Bad Oeynhausen. Mit dem Rad fuhr Irmgard Hübner, geborene Sielemann, immer zur Arbeit. Von der Rehmer Rosenstraße bis zu Grassel. Auf dem Weg fand sie im Zweiten Weltkrieg auch eines der berühmten Flugblätter der Engländer – dessen Existenz nie bewiesen wurde.
„Bielefeld und Minden werden wir schon finden. Bad Oeynhausen werden wir schonen. Da wollen wir selber wohnen.“ So zumindest steht es in den Überlieferungen. Ein Gerücht, dass sich mit den Angaben damaliger britischer Offiziere deckt. Und mit der Erinnerungen von Irmgard Hübner. Die heute 90-Jährige erinnert sich noch genau, dass eines Tages ein solches Flugblatt vor ihren Füßen lag. Aufgehoben hat es Irmgard Hübner nicht. „Ich war ein 20-jähriges Mädchen und hatte viel zu viel Angst“, sagt sie. Aber einen Blick hat Hübner riskiert. Und sich den Spruch eingeprägt.
Den Bombenangriff auf Rehme („Ich war gerade bei der Wäsche im Keller. Plötzlich gab es einen Knall und schon war draußen alles Schwarz.“) und die Bomben auf die Weserhütte erlebte Irmgard Hübner aus nächster Nähe mit. „Meine Mutter ist aufgrund des Karfreitags nicht zur Arbeit im Speisesaal gegangen“, erinnert sich Hübner. Dort habe sie geputzt. Und dort schlug auch eine der vielen Bomben ein.
Anfang April dann der Einmarsch der Amerikaner. „Sie haben auf dem Zubringer Rast gemacht und durften offenbar nicht in die Häuser.“ Abends im Dunkeln seien die amerikanischen Soldaten dann aber doch gekommen. „Die suchten Schnaps“, erinnert sich Hübner. Und den musste der Opa zuerst probieren. Als Sicherheit, dass er nicht vergiftet ist. „Später lagen die Flaschen dann an der Böschung des Zubringers.“ Denn statt Schnaps hatten die Amerikaner Himbeersaft erwischt. „Und der war richtig süß.“ Interesse am Haus der Familie Sielemann, in der Nähe der Rehmer Kirche, hatten die Soldaten nicht. „Wir hatten kein Leistungswasser – nur eine Pumpe.“
Später dann, als die Engländer die Kurstadt besetzt hatten, wurde Irmgard Hübner für den Putzdienst bei den Alliierten eingesetzt. „Treffpunkt war bei Krutemeier, die Villa zwischen Ford Meyer und Lingemann. Wir wurden auf einen Lkw geladen, in den Kurpark gebracht und eingeteilt“, erzählt die 90-Jährige. Geputzt habe sie in erster Linie in den beschlagnahmten Häusern. Kurze Zeit später dann wechselte die junge Irmgard zum Spüldienst in der Offiziersmesse an der Moltkestraße. „Dort gab’s gutes Essen – bis auf den Porridge. Den mochte ich nicht“, erinnert sie sich und verzieht ein bisschen das Gesicht.

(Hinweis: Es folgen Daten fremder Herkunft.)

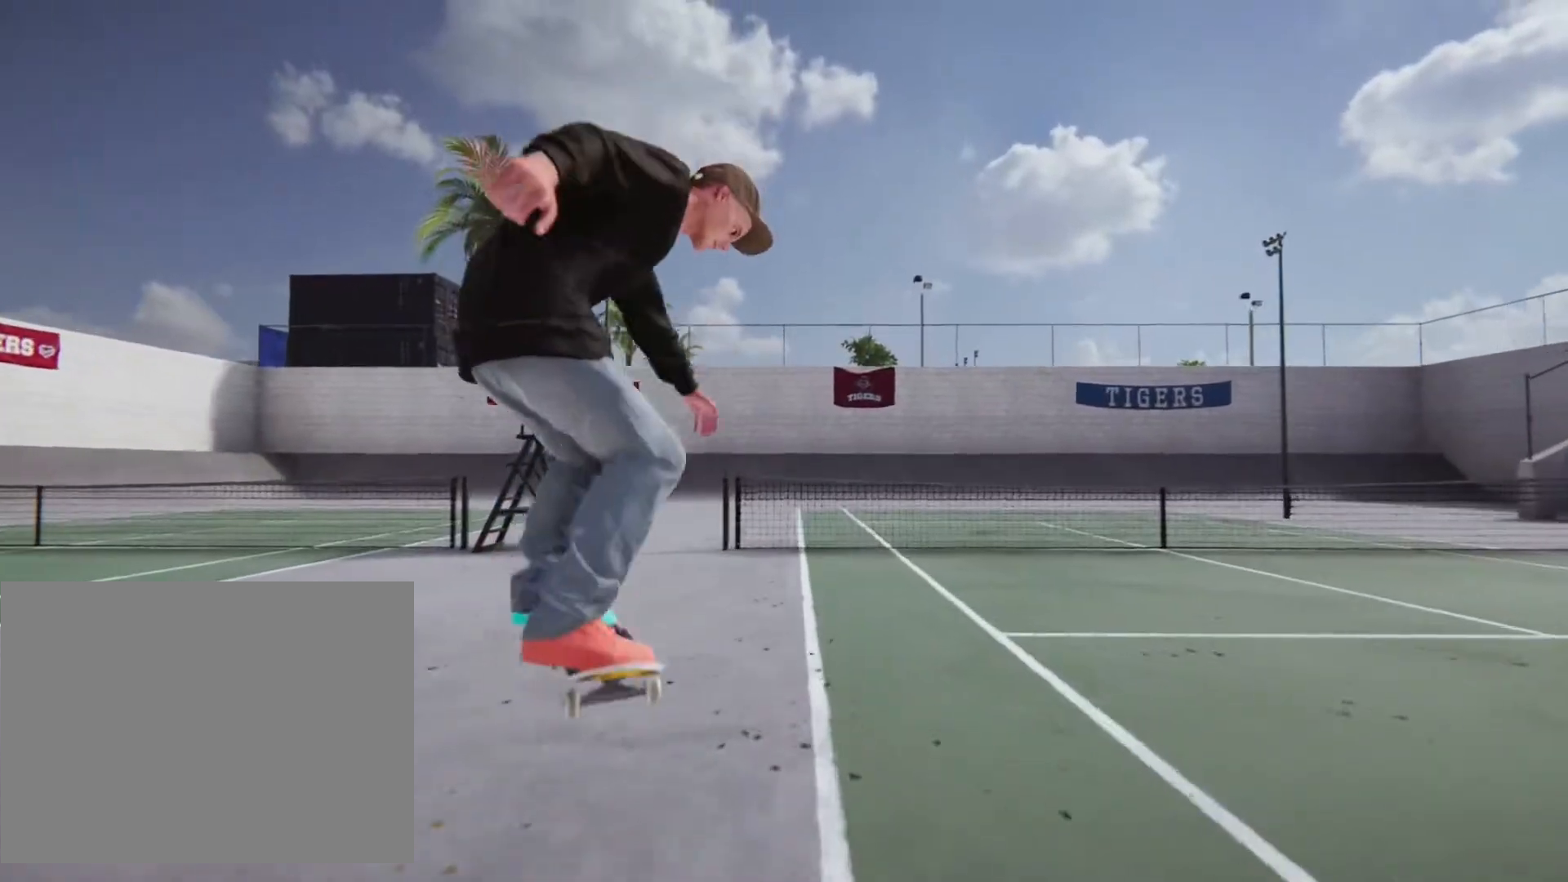
{"dt_ms": 500, "buttons": ["CROSS"], "left_stick": "center", "right_stick": "center", "events": [[167, "left_stick", "down-left"], [333, "left_stick", "center"]]}
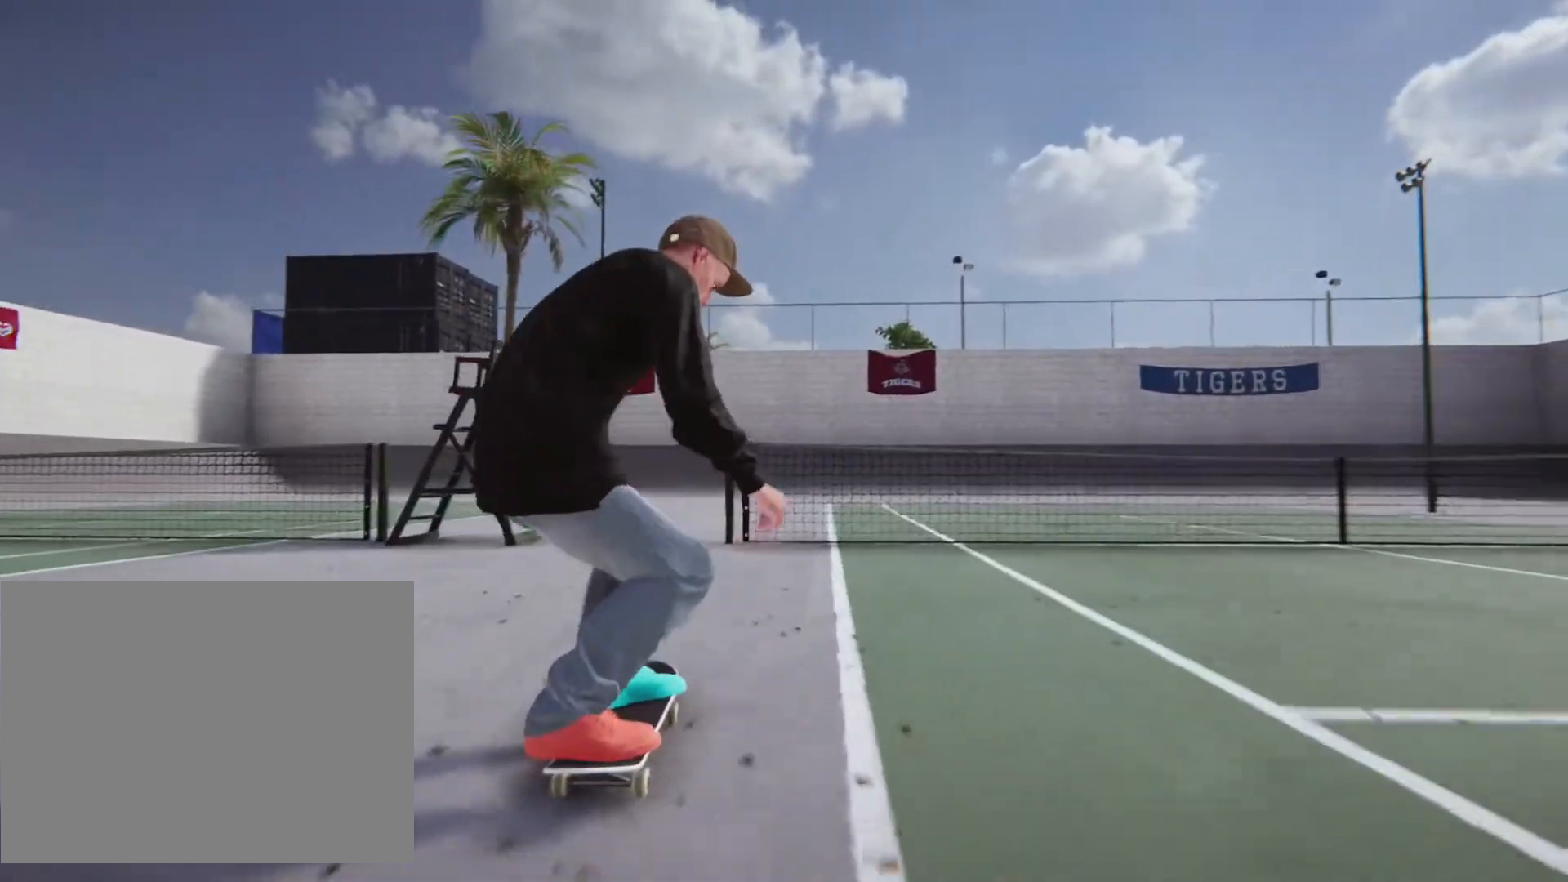
{"dt_ms": 500, "buttons": ["CROSS"], "left_stick": "left", "right_stick": "center", "events": [[267, "left_stick", "left"]]}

Ein Erlebnis aber ist Irmgard Hübner besonders in Erinnerung geblieben: „In Porta gab’s Zucker“, erzählt sie. „Da haben wir uns von Diekmanns Karl per Fähre über die Weser setzen lassen.“ Doch als Irmgard und ihre Schwester zurück wollten, war die Fähre zerstört. Durch die Engländer. Wie jetzt nach Hause kommen? Schließlich war ja auch die Weserbrücke kaputt geschossen. „In der Höhe von Gut Deesberg hat uns dann jemand geholfen.“ Und die beiden Frauen kamen doch noch mit dem Zucker Zuhause an.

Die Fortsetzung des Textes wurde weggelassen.